Answering Common Industry questions
Thompson expressed a “need to get executive attention for XR.” However, this need for attention is creating a “general conundrum with all new technologies outside of AI. ” Therefore, a clear and concise understanding of emerging XR—and AI—solutions is critical for enterprise XR adoption.
“We’ve been saying XR is coming for a long time and we’ve been saying the same thing about AI, now they’re both at this inflection point where they’re both going to push each other forward together,” Gobindram explained.
Navigating the XR tide can be tricky. The waters are filled with various metrics and technology terms that may alienate certain professionals.
XR is an incredible technology partly due to its ability to integrate multiple RT3D immersive content types and aligned technology to form a unified tool leveraging tech from digital twins to genAI and full body tracking; however, understanding the value is still new to those outside the XR bubble.
It is essential to understand how XR and its aligned technology can positively affect a business and create innovative XR use cases, such as immersive training.
Thompson explained:
AI is hoarding all the time, and significant resources. To get attention, you’ve got to show you complement an AI strategy by adding intelligence processes, proving outcomes, reducing risk, and making more money. But to make that happen, in many cases, requires much better visualization to help the brain quickly learn.
Humans learn visually, and XR significantly boosts worker proficiency by leveraging this fact. Moreover, genAI can also solve several enterprise challenges in XR adoption, with the best outcomes appearing when the technologies are in tandem.
By creating the onboarding whitepaper, the VRARA helps businesses understand how to leverage, at times, hard-to-understand XR hardware alongside AI initiatives so that companies can keep up to date with technology cycles and stay ahead of the pack.
Thompson notes that if a business doesn’t “catch the current cycle, they might miss it, and over time, it becomes problematic.”
Finding New Opportunities
Gobindram noted that “effective onboarding of XR has been proven to improve productivity, proficiency, satisfaction and engagement.” According to Gobindram, XR can position “organizations to better perform and advance new business opportunities.”
Gobindram explained:
The theory here was to give examples in use cases from Walmart and Bank of America of what they’re seeing from this and how it could benefit them, whether enterprise or SMB, and help them build a solid foundation. It’s very evident to us, but how do we make it evident to others?

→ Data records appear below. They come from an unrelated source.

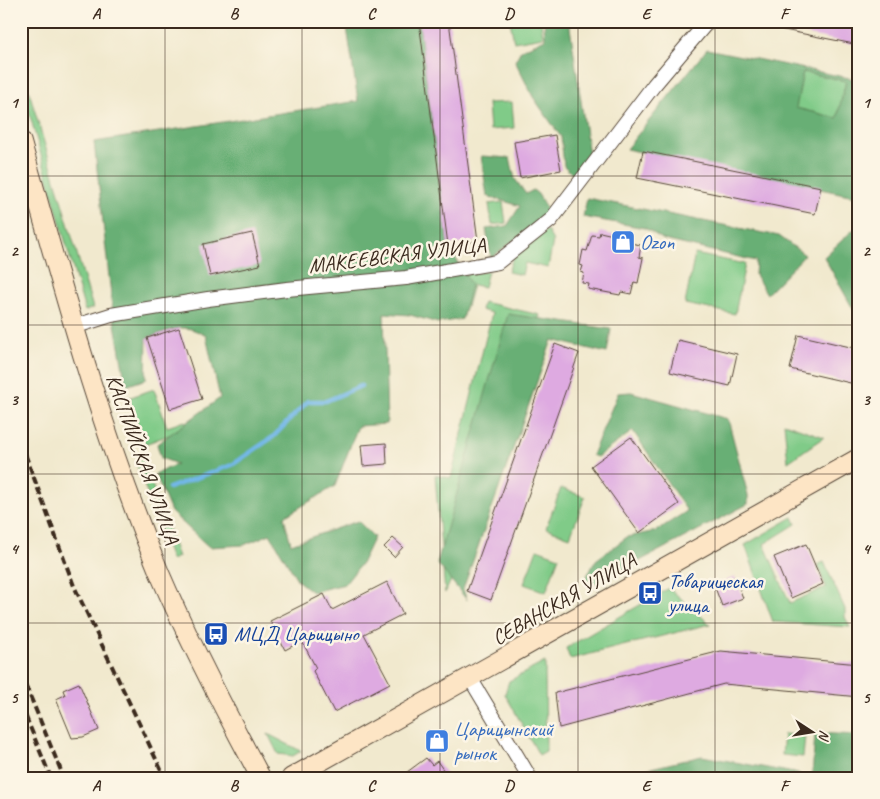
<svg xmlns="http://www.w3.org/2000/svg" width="880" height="799" font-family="Caveat,sans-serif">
  <rect width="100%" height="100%" fill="#fcf5e5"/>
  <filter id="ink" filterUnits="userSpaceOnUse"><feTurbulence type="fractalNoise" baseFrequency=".02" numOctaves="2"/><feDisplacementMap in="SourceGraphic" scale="10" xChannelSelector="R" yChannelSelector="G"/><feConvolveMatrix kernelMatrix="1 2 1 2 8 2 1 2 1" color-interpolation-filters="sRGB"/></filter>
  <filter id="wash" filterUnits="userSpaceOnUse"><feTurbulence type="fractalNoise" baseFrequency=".0096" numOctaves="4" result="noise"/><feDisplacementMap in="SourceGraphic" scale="20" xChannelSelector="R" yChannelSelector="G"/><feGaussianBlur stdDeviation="1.12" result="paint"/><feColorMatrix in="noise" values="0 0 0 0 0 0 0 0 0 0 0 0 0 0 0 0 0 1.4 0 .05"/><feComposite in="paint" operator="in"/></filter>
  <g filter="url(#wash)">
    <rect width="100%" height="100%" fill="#f1e9ce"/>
    <!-- green -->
    <path fill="#80cb88" stroke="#5e7a53" d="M510,21H541L543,37L514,42Z
      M21,64L93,308L85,311L21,84Z
      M803,72L846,81L837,118L795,108Z
      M512,102L514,128L490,130L488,103Z
      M503,202L506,223L492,225L489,204Z
      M547,230L553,241L548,268L525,263L522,275L508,272L513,257Z
      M695,254L745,264L735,314L685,304Z
      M488,271L484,287L473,285L467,306L439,296L435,279Z
      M483,302L540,315L522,363L461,558L445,593L435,475L451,478L492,313L481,310Z
      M154,389L167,427L185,421L187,428L145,444L128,398Z
      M784,423L824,437L788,462Z
      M143,459L178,557L171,560L136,462Z
      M561,488L585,497L570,537L546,528Z
      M793,517L796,524L764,544L790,603L826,587L817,565L824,562L845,609V617L850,627L773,622L745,545Z
      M537,549L559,557L546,592L524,584Z
      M669,588L710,624L570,659L566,648Z
      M545,662L546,751L539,755L505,694L509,681Z
      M268,734L301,751L293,756L278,754Z
      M784,734L805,736L803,757L782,755Z"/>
    <!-- forest -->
    <path fill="#68af74" stroke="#526c49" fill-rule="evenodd" d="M346,21H419L448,245L471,285L462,319L438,323L410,315L384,313L387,424L358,426L335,486L284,517L291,544L358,521L374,537L361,564L345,584L312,592L298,581L270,534L244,545L209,547L171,512L155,474L177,464L161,458L157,444L220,398L206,336C182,321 172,330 147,338L146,379L126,386L113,313L94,142L358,101Z
      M544,21H569L590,161L574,176L564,166L561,137L533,97L515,61L521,50L545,39Z
      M707,49L859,80V197L626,149ZM803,72L846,81L837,118L796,108Z
      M481,156L510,158L515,179L526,194L533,190L538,194L549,213L491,258L486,229L507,226L520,206L487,196Z
      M587,198L779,236L805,255L767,294L755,275L756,261L664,240L645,228L583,217Z
      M854,229L859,234L857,316L824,257Z
      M508,314L611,329L607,353L552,340L463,589L467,600L437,563Z
      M631,392L728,419L748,495V504L592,586L584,581L596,560L627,537L656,531L687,511L633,431L597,457L592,455L618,393Z
      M815,733L859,735V778H812Z
      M702,756L800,774L799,778H609Z"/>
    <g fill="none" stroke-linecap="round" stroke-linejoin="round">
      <!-- stream -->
      <path stroke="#72b7e9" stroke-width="4.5" d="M169,488L232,465L273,437L308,401H326L361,386"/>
    </g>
    <g id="blocks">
      <!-- building -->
      <path fill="#deaae1" d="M419,21H449L478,241L448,245Z
        M770,21H859V45L769,27Z
        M555,135L561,170L520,178L514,142Z
        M643,151L821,187L815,214L637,178Z
        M600,232L631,239L630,243L641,245L639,257L643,258L638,283L634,282L631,294L621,292L620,295L588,289L589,284L582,283L584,273L581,272L583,266L580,265L583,250L587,251L592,235L599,236Z
        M252,233L260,265L210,276L203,244Z
        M179,328L202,399L170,409L147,338Z
        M798,335L859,349V385L790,369Z
        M678,340L737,354L730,386L670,372Z
        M555,344L579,353L491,600L467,591Z
        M631,437L679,504L639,533L591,466Z
        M386,443L387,464L363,466L361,445Z
        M393,538L403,547L394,557L384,547Z
        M806,544L823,584L791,598L774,557Z
        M735,577L743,598L722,606L714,585Z
        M387,582L403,614L364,634L390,683L334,712L313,671L316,668L302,641L285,650L270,621L324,594L332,610Z
        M721,651L859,664V697L724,684L559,728L555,693Z
        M79,683L99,730L83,737L72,738L56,699L65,695L63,690Z
        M426,758L432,765L437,761L449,778H399Z"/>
    </g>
  </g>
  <g filter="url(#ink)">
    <use href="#blocks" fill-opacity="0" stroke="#564738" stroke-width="1"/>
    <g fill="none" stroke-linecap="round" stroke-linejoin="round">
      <defs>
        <path id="street" d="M73,327L111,315L208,299L287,289L406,278L498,262L551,220L654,85L708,21
          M470,678L530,778"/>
        <path id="secondary" d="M21,141C62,286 101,432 159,572C189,642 225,711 261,778
          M291,778L859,458"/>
      </defs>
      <!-- street casing -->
      <use href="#street" stroke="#564738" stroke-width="16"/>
      <!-- secondary casing -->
      <use href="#secondary" stroke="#564738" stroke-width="21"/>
      <!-- street -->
      <use href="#street" stroke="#fff" stroke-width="14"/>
      <!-- secondary -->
      <use href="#secondary" stroke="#fde5c5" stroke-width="19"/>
      <!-- rail -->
      <path stroke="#3b2a1e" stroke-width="4" stroke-dasharray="8 4" stroke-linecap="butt" d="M21,443L74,586L165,778
        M21,674L64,778
        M21,705L51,778"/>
    </g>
  </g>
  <!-- grid -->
  <path fill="none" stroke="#3b2a1e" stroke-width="1" stroke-opacity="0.55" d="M165,21V778M302,21V778M440,21V778M578,21V778M715,21V778M21,176H859M21,325H859M21,474H859M21,623H859"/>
  <!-- icons -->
  <defs>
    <symbol id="shop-square" viewBox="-11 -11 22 22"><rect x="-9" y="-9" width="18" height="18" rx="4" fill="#3f7fe0" stroke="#fcf5e5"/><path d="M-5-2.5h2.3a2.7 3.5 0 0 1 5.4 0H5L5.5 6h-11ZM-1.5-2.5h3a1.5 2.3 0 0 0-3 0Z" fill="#fff"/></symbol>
    <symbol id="bus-square" viewBox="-11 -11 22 22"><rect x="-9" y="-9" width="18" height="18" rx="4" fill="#1a4fb4" stroke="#fcf5e5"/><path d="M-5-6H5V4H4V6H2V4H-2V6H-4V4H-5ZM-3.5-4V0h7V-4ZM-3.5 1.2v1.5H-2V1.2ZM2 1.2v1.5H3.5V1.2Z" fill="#fff"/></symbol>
  </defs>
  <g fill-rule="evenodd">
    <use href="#shop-square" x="609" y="228" width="28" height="28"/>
    <use href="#bus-square" x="636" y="579" width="28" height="28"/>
    <use href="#bus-square" x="202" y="620" width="28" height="28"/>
    <use href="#shop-square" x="423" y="727" width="28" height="28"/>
  </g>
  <g text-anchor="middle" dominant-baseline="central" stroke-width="5" stroke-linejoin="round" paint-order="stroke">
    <!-- shop labels -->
    <g font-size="21" fill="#366cbe" stroke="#fcf5e5" text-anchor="start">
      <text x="640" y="242">Ozon</text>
      <text x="454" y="729">Царицынский<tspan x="454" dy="24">рынок</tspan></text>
    </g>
    <!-- street labels -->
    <g font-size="21" fill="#3b2a1e" stroke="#fcf5e5">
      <text transform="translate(397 255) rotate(-7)">МАКЕЕВСКАЯ УЛИЦА</text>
      <text transform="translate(143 459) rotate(70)">КАСПИЙСКАЯ УЛИЦА</text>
      <text transform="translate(564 599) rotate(-30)">СЕВАНСКАЯ УЛИЦА</text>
    </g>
    <!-- transit labels -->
    <g font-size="21" fill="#164399" stroke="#fcf5e5" text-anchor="start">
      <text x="668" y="581">Товарищеская<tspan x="668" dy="24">улица</tspan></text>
      <text x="234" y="634">МЦД Царицыно</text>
    </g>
  </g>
  <!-- margin -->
  <rect width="880" height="799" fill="none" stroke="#fcf5e5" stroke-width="55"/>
  <!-- north arrow -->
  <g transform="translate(812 732) rotate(102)" stroke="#fcf5e5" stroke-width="4" paint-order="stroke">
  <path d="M0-4L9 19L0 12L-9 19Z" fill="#3b2a1e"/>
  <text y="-8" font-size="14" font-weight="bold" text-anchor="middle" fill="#3b2a1e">N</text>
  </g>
  <rect x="28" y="28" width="824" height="744" fill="none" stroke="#3b2a1e" stroke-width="2"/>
  <g font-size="16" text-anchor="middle" font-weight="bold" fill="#3b2a1e">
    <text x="96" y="19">A</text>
    <text x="234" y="19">B</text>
    <text x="371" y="19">C</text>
    <text x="509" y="19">D</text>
    <text x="646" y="19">E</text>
    <text x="784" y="19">F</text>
    <text x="14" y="108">1</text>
    <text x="866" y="108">1</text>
    <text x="14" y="256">2</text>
    <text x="866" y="256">2</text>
    <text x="14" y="405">3</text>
    <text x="866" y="405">3</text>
    <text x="14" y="554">4</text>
    <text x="866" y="554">4</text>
    <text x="14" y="703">5</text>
    <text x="866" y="703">5</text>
    <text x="96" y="791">A</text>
    <text x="234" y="791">B</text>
    <text x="371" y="791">C</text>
    <text x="509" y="791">D</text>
    <text x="646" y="791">E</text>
    <text x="784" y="791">F</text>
  </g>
</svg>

Moreover, the XR industry is evolving rapidly. Market forecasts predict that AR smart glasses and MR headsets will rule the XR market as the decade approaches, painting a future that general audiences may not have expected in years past.
As Thompson stated, staying on top of industry technology trends is critical for businesses. Suppose a business lags behind today in technology like XR head-mounted devices, 3D spatial monitors, or genAI. In that case, that business may struggle to climb the innovation ladder in the future—whatever that future may bring.